** EXERCISE DETAILS **
Below are the entries. Transcribe exactly the lines from the one with "from abmarl.sim.gridworld.base import" through the one with "from abmarl.sim.gridworld.actor import", ends included, and leave out all others.

** DATA PROVIDED **
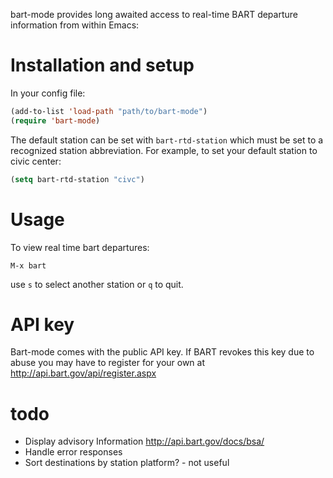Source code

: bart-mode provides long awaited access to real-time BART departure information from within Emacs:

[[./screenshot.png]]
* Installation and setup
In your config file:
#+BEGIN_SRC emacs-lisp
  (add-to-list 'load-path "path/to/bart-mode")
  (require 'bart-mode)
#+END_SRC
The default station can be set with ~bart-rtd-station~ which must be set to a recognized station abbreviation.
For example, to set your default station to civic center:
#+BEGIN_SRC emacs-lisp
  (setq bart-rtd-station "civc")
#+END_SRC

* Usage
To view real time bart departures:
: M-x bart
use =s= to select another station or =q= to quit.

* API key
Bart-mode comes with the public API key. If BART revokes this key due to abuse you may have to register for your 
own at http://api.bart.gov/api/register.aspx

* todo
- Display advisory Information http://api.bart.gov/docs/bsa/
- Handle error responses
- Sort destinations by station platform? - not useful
...
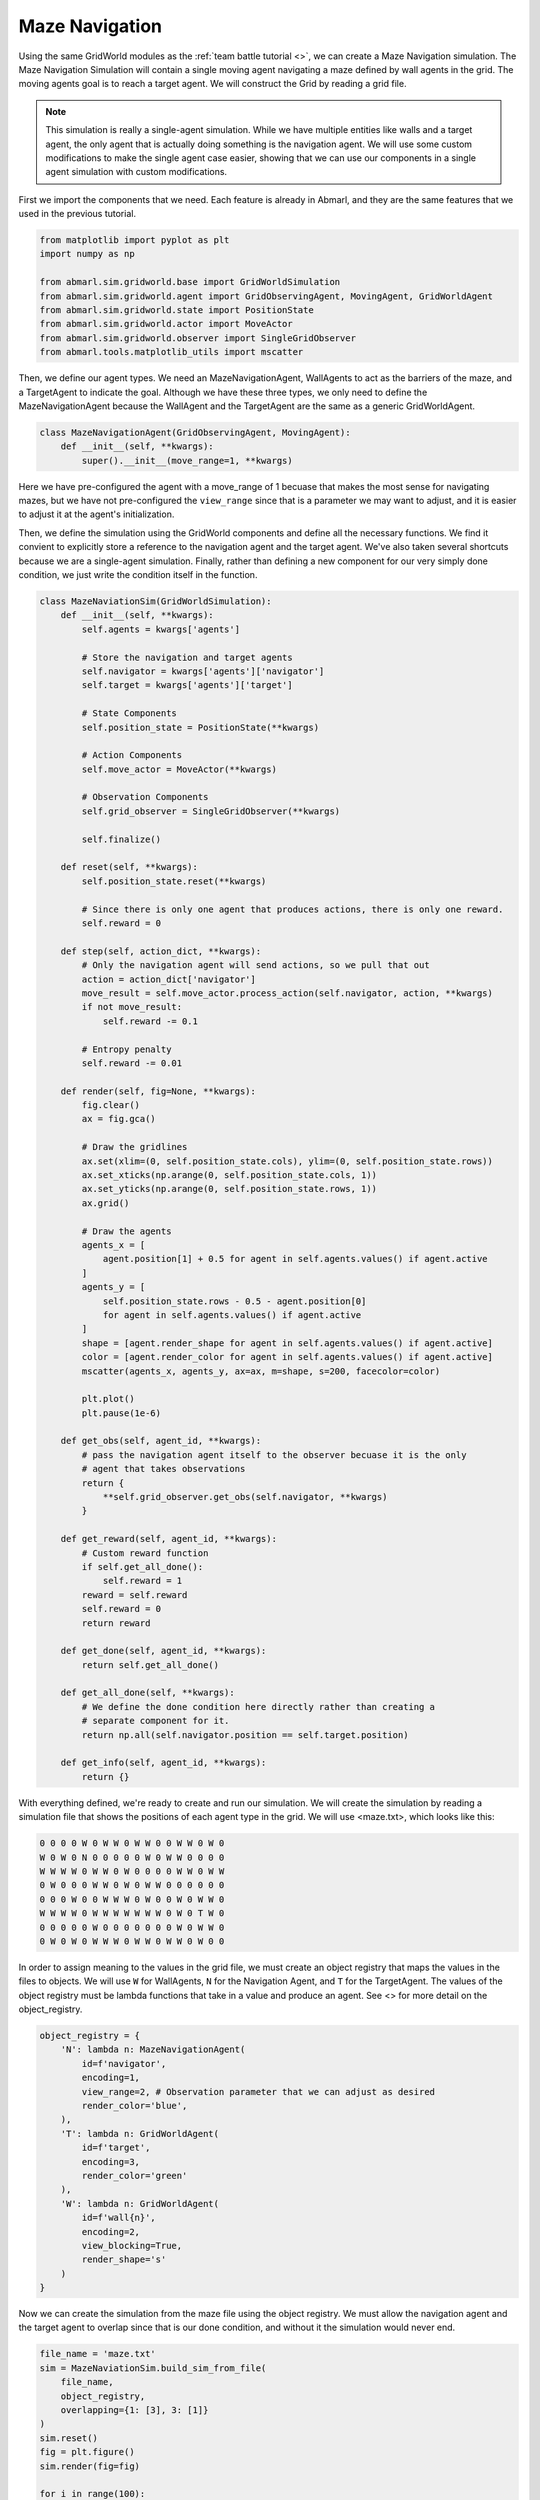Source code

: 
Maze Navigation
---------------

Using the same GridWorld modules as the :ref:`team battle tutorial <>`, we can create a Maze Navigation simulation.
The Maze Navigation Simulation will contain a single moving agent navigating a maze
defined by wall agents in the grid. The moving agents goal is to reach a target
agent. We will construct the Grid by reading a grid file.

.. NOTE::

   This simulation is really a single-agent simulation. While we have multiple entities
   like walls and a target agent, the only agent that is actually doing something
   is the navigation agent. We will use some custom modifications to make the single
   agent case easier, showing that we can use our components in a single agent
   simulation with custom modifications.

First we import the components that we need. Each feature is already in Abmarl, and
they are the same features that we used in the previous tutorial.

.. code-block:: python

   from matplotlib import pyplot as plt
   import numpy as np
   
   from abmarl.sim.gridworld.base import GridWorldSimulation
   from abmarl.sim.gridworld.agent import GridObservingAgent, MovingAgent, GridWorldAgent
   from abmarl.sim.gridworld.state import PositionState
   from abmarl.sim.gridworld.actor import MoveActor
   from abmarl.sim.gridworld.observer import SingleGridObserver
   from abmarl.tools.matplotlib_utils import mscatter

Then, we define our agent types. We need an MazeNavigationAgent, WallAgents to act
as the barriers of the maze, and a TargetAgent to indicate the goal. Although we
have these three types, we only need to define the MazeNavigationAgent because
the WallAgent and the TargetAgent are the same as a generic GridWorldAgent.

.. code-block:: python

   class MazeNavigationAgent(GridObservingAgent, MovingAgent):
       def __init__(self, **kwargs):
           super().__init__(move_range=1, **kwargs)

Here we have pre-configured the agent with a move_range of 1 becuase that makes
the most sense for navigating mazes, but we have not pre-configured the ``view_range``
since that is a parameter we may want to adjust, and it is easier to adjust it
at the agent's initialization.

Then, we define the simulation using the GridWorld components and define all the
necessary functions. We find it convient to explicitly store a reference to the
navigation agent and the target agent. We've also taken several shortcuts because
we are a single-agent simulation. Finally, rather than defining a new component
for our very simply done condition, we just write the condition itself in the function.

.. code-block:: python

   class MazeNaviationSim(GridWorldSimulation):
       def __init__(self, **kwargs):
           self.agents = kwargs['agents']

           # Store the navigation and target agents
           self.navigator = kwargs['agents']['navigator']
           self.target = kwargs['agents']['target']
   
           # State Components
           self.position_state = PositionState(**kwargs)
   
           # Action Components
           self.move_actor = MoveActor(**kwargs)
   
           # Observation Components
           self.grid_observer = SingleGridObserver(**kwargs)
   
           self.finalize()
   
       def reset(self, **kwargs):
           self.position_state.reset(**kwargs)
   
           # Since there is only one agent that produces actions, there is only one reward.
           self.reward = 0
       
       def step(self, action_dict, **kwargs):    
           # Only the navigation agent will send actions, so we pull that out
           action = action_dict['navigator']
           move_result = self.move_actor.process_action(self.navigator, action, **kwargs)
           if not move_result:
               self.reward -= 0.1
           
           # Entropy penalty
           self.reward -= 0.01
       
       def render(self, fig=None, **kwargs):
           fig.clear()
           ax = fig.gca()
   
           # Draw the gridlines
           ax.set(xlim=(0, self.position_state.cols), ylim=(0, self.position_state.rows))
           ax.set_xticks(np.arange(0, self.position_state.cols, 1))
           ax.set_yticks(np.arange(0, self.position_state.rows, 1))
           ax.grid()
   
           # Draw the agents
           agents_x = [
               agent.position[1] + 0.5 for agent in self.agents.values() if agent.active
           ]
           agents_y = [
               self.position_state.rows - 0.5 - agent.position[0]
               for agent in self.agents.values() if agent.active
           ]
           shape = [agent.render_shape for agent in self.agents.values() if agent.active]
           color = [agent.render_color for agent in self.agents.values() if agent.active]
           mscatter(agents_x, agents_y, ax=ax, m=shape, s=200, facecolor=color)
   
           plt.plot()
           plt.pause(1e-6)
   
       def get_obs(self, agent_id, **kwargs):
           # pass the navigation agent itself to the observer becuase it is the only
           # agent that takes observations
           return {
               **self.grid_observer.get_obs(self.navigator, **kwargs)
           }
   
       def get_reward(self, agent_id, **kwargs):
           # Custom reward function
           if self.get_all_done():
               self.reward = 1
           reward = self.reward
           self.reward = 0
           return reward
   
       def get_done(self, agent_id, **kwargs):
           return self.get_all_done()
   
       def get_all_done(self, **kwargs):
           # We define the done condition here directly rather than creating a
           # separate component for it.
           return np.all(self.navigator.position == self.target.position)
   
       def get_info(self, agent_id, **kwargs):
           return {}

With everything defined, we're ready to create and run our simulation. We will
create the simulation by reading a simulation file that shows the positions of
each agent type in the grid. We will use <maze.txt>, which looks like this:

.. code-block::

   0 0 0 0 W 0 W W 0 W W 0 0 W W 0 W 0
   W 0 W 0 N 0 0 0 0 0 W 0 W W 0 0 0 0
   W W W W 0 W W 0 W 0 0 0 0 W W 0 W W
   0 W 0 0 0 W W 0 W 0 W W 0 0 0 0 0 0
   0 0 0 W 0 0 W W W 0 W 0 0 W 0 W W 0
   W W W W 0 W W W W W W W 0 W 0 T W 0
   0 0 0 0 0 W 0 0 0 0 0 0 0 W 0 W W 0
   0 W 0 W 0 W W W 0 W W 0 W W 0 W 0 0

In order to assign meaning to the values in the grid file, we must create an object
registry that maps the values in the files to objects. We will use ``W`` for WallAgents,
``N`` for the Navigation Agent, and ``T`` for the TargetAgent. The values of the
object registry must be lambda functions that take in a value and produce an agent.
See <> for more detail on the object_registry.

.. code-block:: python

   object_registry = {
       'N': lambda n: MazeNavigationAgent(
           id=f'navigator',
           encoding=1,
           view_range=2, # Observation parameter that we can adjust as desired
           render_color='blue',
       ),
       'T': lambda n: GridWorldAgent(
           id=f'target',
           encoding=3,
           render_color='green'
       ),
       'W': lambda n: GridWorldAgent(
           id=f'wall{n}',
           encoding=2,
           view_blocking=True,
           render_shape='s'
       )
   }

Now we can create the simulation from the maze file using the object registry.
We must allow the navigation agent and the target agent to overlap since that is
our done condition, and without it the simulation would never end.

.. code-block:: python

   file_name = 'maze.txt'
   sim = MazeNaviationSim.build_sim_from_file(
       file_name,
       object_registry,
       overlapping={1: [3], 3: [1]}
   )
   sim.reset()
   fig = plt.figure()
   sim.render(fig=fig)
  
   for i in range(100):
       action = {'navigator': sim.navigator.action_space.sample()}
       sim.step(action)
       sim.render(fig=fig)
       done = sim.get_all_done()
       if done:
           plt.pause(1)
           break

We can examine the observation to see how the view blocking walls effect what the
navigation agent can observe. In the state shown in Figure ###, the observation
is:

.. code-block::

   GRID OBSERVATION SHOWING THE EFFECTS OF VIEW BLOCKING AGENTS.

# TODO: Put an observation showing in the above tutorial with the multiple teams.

** RESULT OF THIS TASK **
   from abmarl.sim.gridworld.base import GridWorldSimulation
   from abmarl.sim.gridworld.agent import GridObservingAgent, MovingAgent, GridWorldAgent
   from abmarl.sim.gridworld.state import PositionState
   from abmarl.sim.gridworld.actor import MoveActor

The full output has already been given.